**WORK TASK**
Every picture stays out; everything else in the listing below is to be returned exactly.

**GIVEN INFORMATION**
- - -

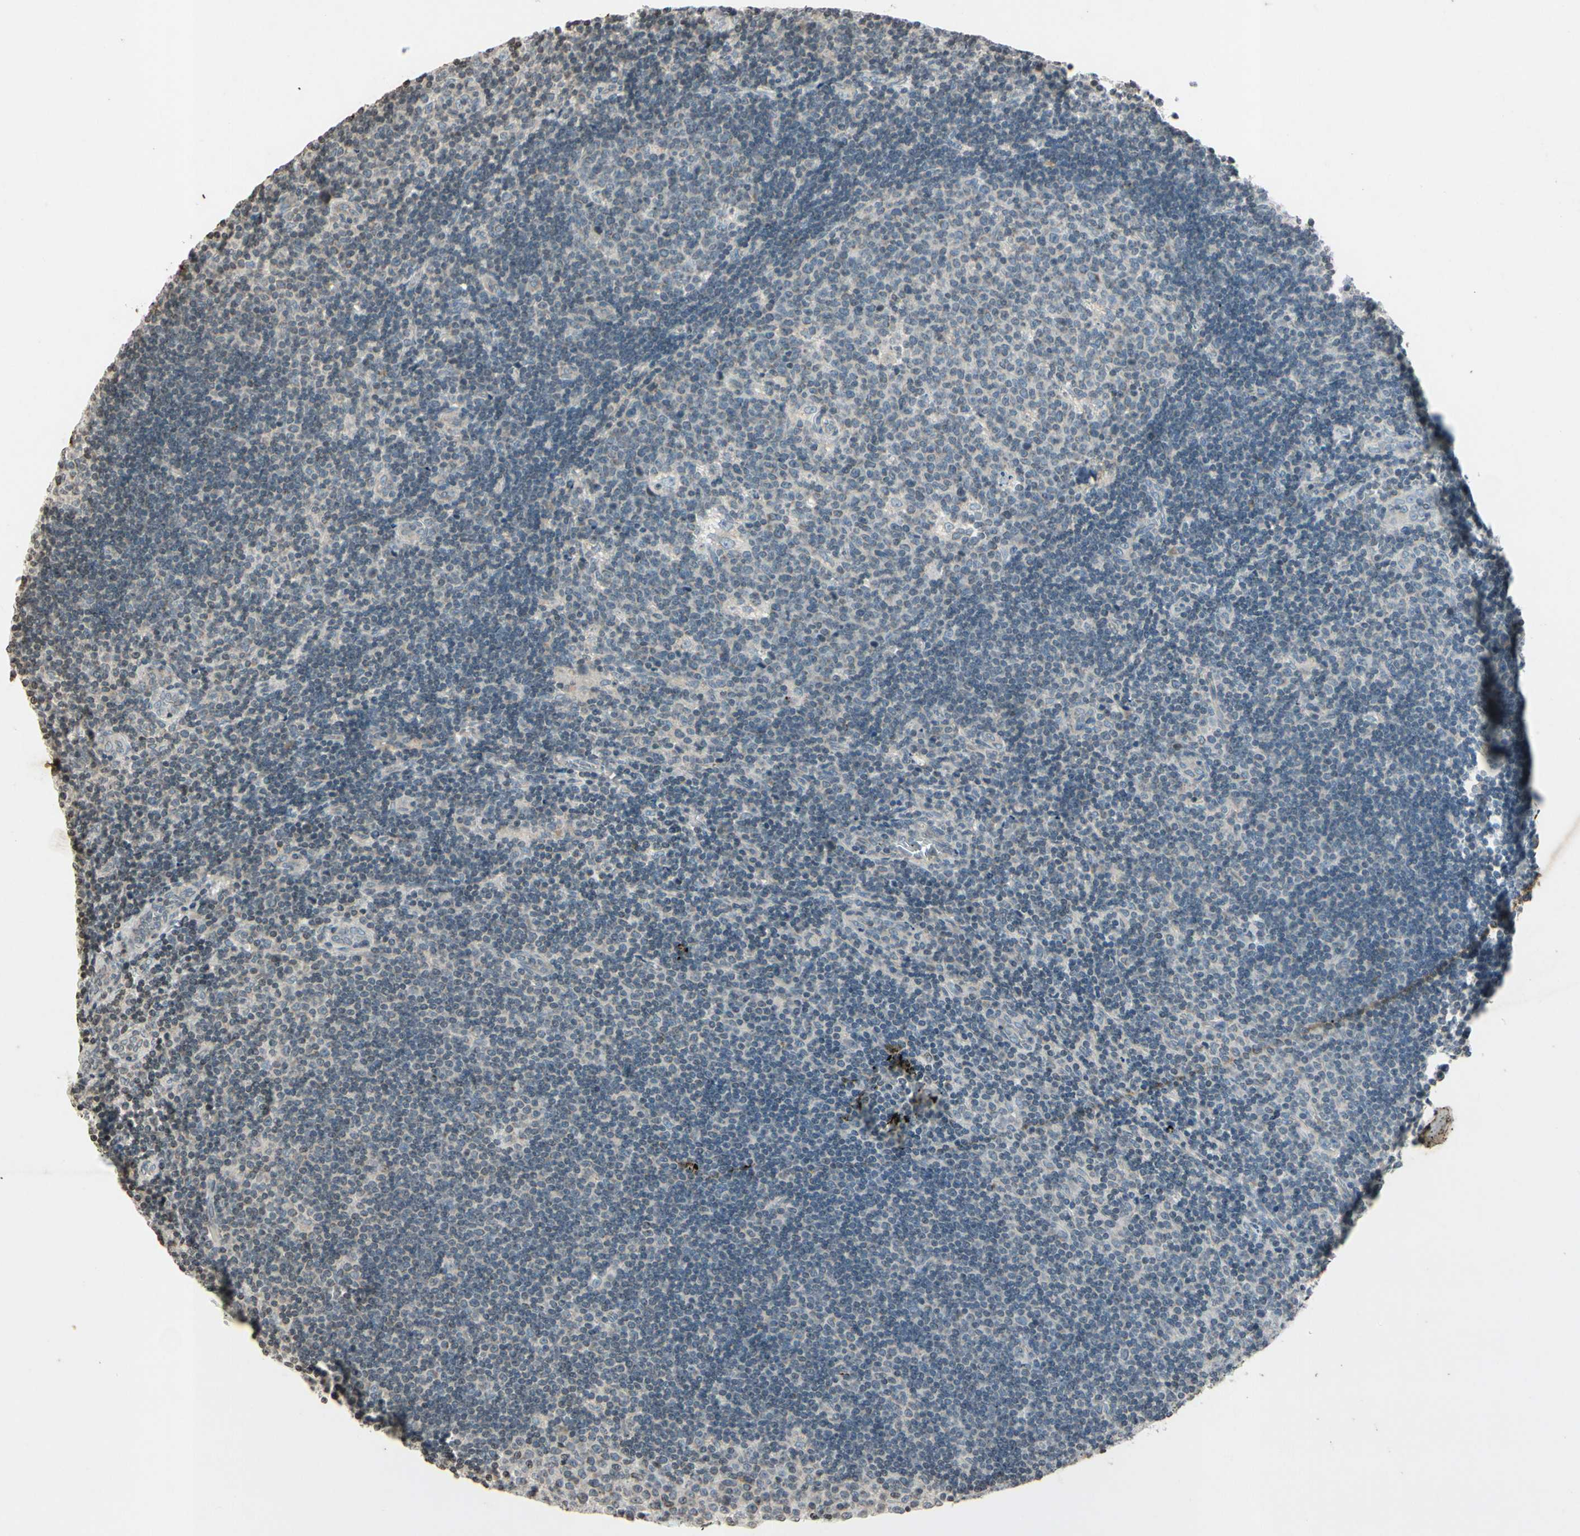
{"staining": {"intensity": "negative", "quantity": "none", "location": "none"}, "tissue": "lymph node", "cell_type": "Germinal center cells", "image_type": "normal", "snomed": [{"axis": "morphology", "description": "Normal tissue, NOS"}, {"axis": "topography", "description": "Lymph node"}, {"axis": "topography", "description": "Salivary gland"}], "caption": "A high-resolution photomicrograph shows immunohistochemistry staining of normal lymph node, which demonstrates no significant positivity in germinal center cells.", "gene": "CLDN11", "patient": {"sex": "male", "age": 8}}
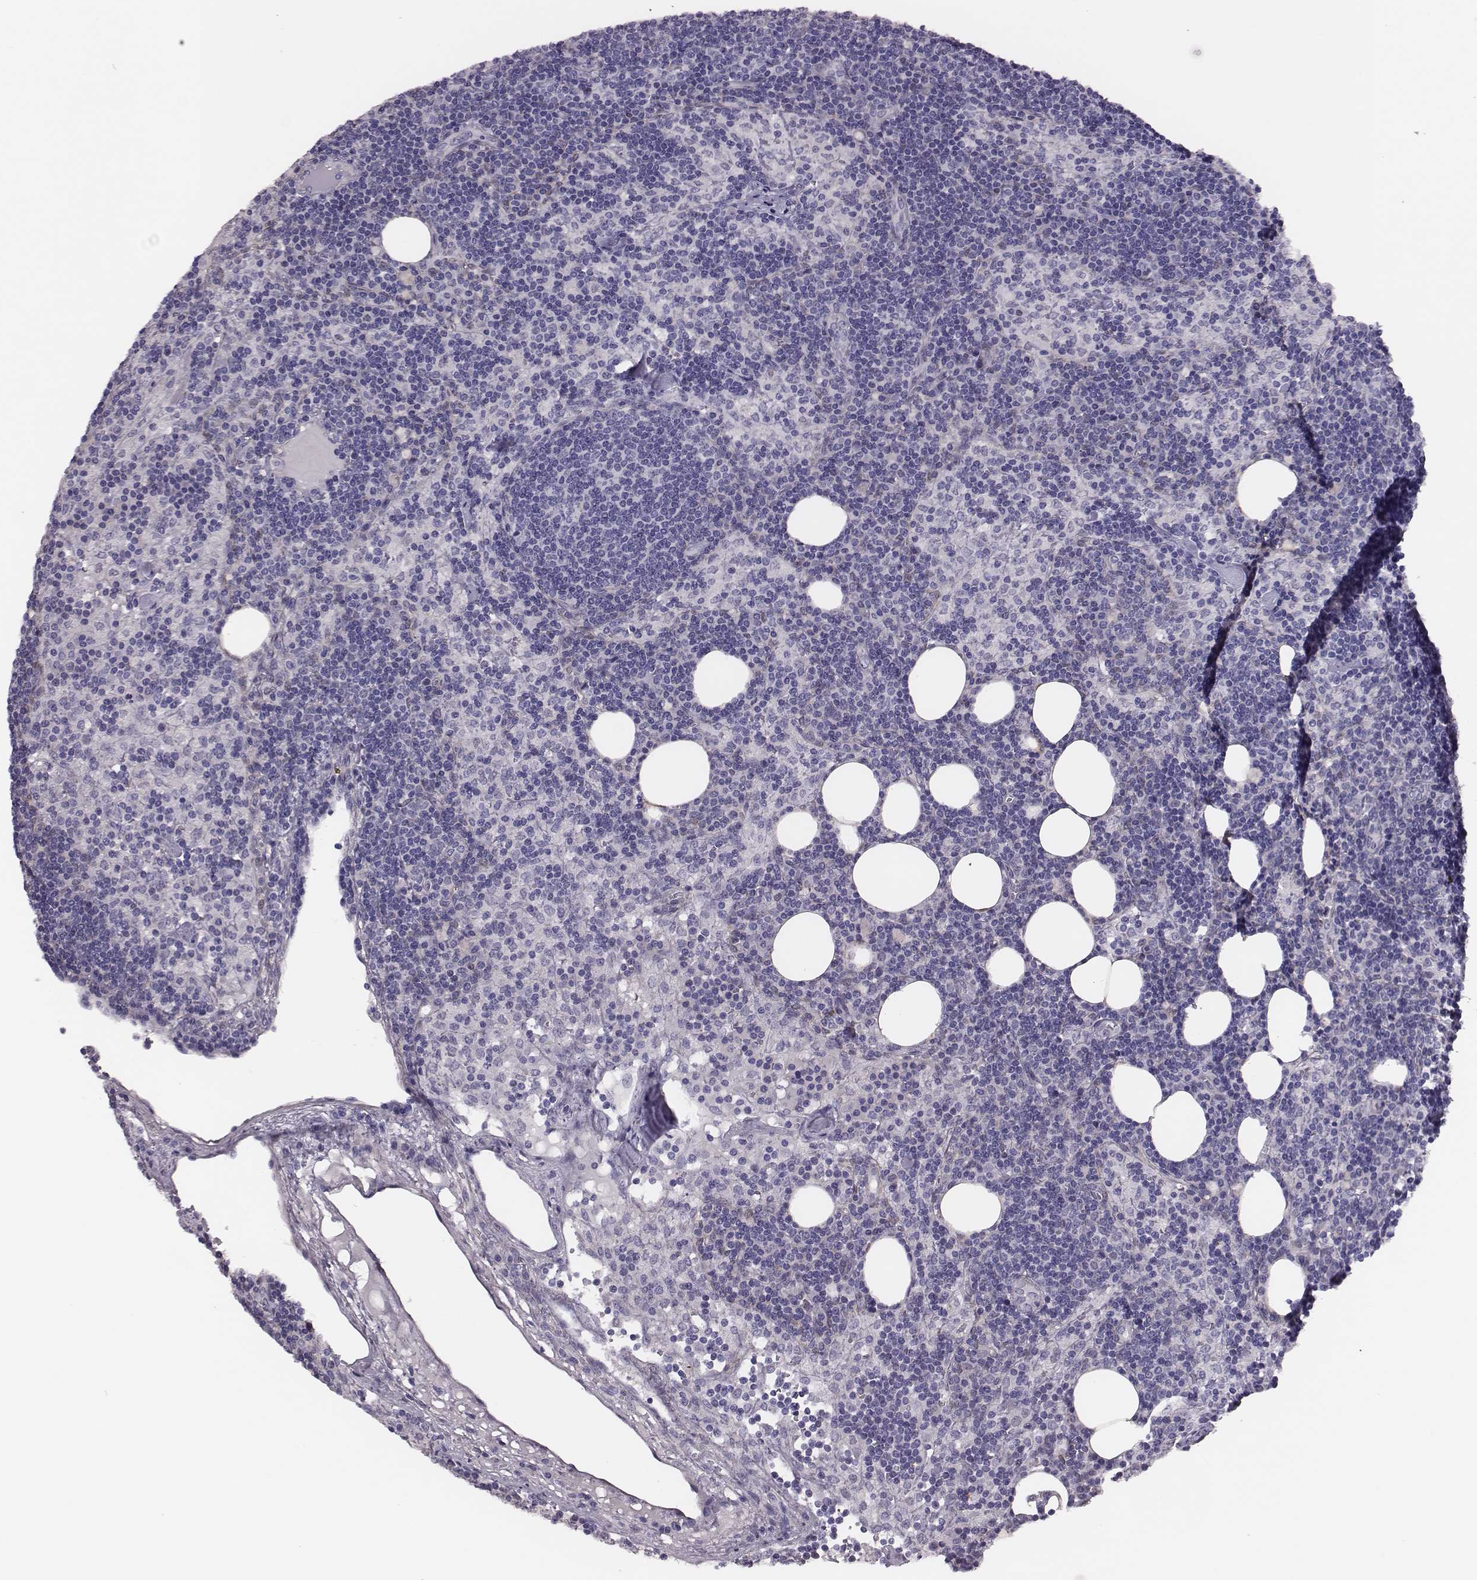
{"staining": {"intensity": "negative", "quantity": "none", "location": "none"}, "tissue": "lymph node", "cell_type": "Germinal center cells", "image_type": "normal", "snomed": [{"axis": "morphology", "description": "Normal tissue, NOS"}, {"axis": "topography", "description": "Lymph node"}], "caption": "An immunohistochemistry image of benign lymph node is shown. There is no staining in germinal center cells of lymph node.", "gene": "SCML2", "patient": {"sex": "female", "age": 52}}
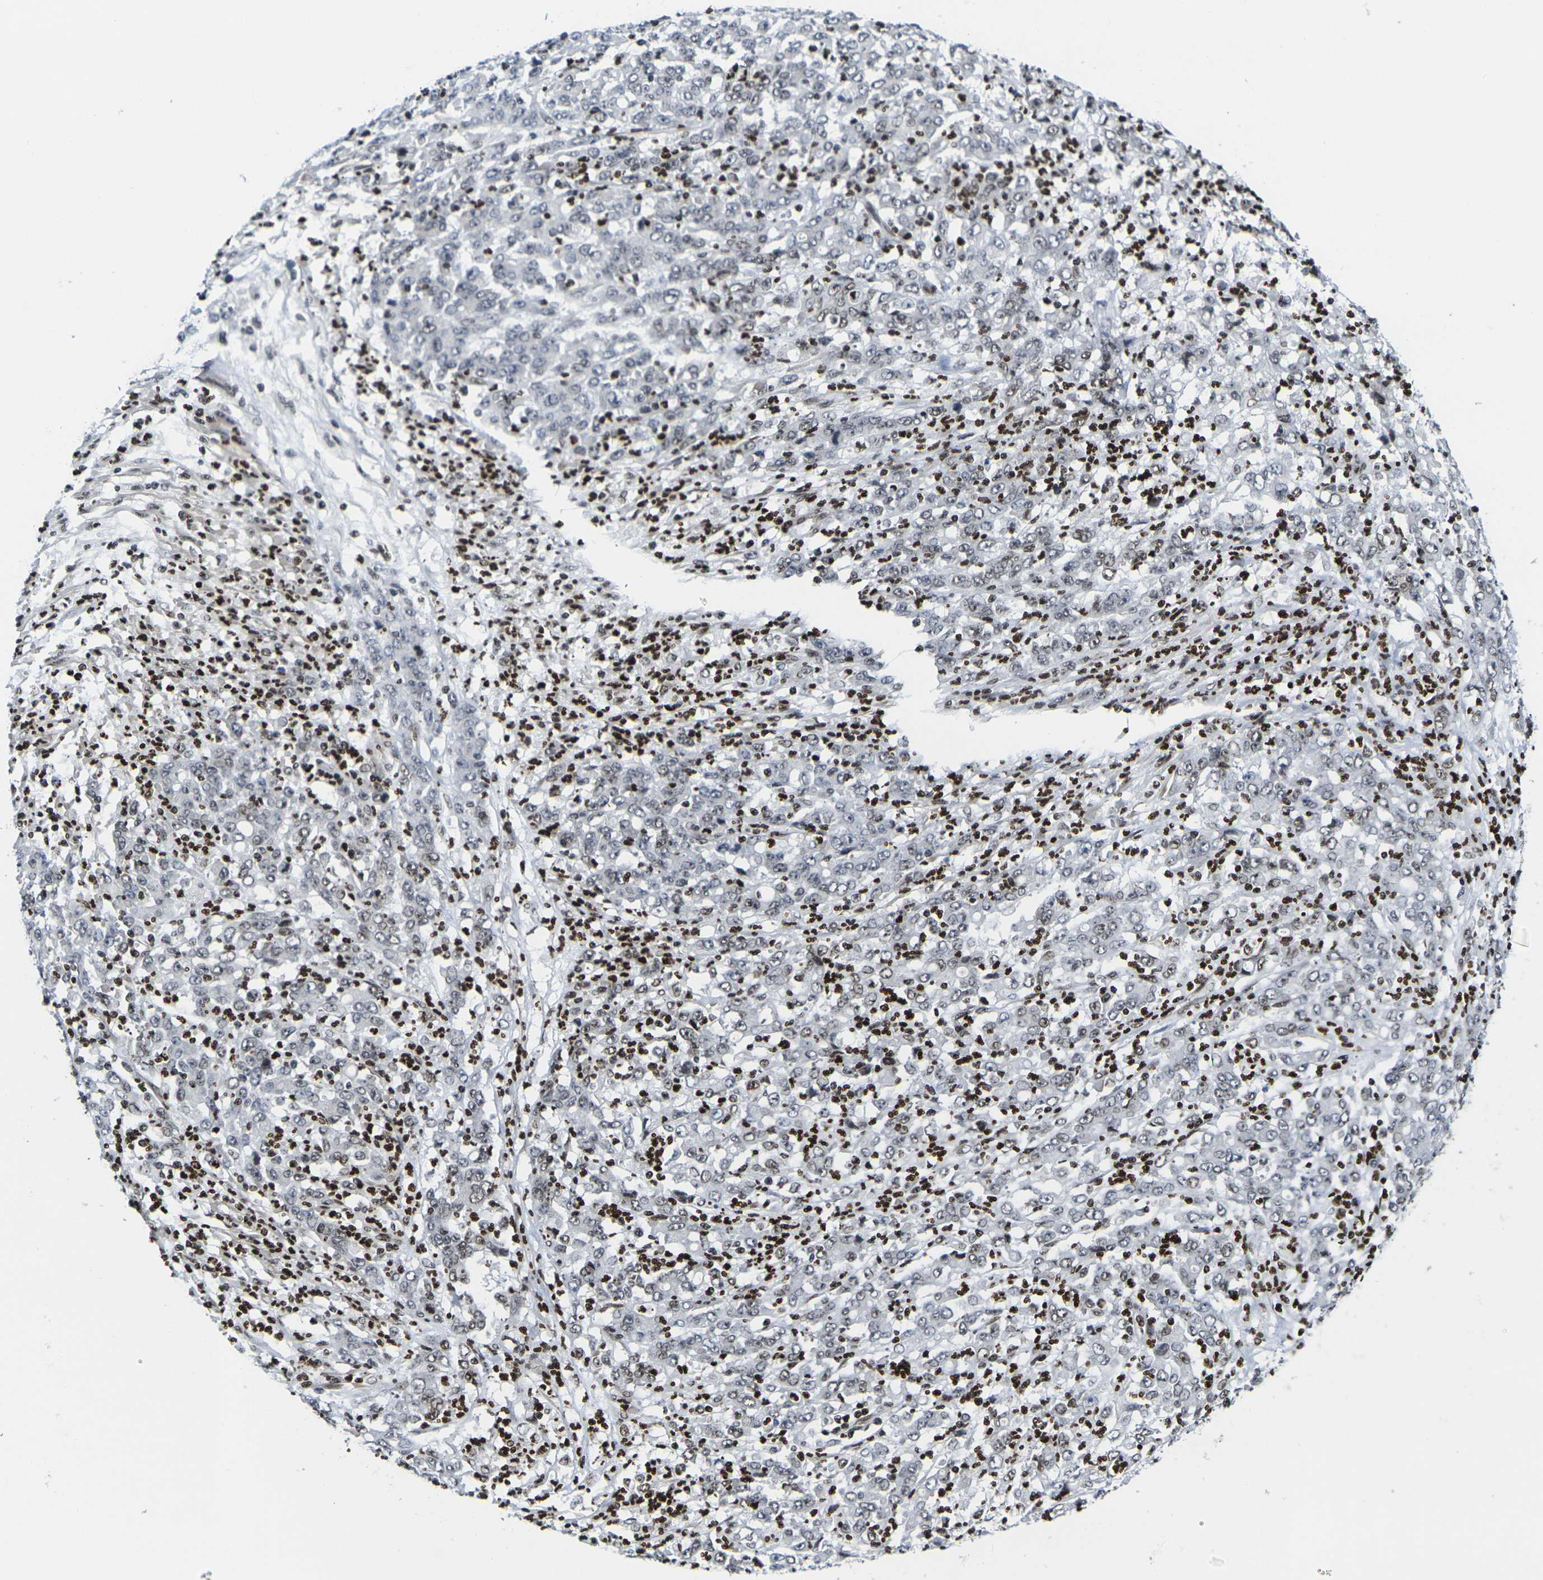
{"staining": {"intensity": "negative", "quantity": "none", "location": "none"}, "tissue": "stomach cancer", "cell_type": "Tumor cells", "image_type": "cancer", "snomed": [{"axis": "morphology", "description": "Adenocarcinoma, NOS"}, {"axis": "topography", "description": "Stomach, lower"}], "caption": "Immunohistochemical staining of human stomach cancer demonstrates no significant staining in tumor cells.", "gene": "H1-10", "patient": {"sex": "female", "age": 71}}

- - -

**ANSWER BOX**
{"staining": {"intensity": "negative", "quantity": "none", "location": "none"}, "tissue": "lymph node", "cell_type": "Germinal center cells", "image_type": "normal", "snomed": [{"axis": "morphology", "description": "Normal tissue, NOS"}, {"axis": "topography", "description": "Lymph node"}, {"axis": "topography", "description": "Salivary gland"}], "caption": "A high-resolution photomicrograph shows immunohistochemistry staining of normal lymph node, which demonstrates no significant positivity in germinal center cells.", "gene": "CLDN11", "patient": {"sex": "male", "age": 8}}
{"staining": {"intensity": "negative", "quantity": "none", "location": "none"}, "tissue": "lymph node", "cell_type": "Germinal center cells", "image_type": "normal", "snomed": [{"axis": "morphology", "description": "Normal tissue, NOS"}, {"axis": "topography", "description": "Lymph node"}], "caption": "An immunohistochemistry image of benign lymph node is shown. There is no staining in germinal center cells of lymph node.", "gene": "SCML2", "patient": {"sex": "female", "age": 52}}
{"staining": {"intensity": "negative", "quantity": "none", "location": "none"}, "tissue": "stomach cancer", "cell_type": "Tumor cells", "image_type": "cancer", "snomed": [{"axis": "morphology", "description": "Adenocarcinoma, NOS"}, {"axis": "topography", "description": "Stomach, lower"}], "caption": "Immunohistochemical staining of human stomach cancer demonstrates no significant staining in tumor cells.", "gene": "H1-10", "patient": {"sex": "female", "age": 71}}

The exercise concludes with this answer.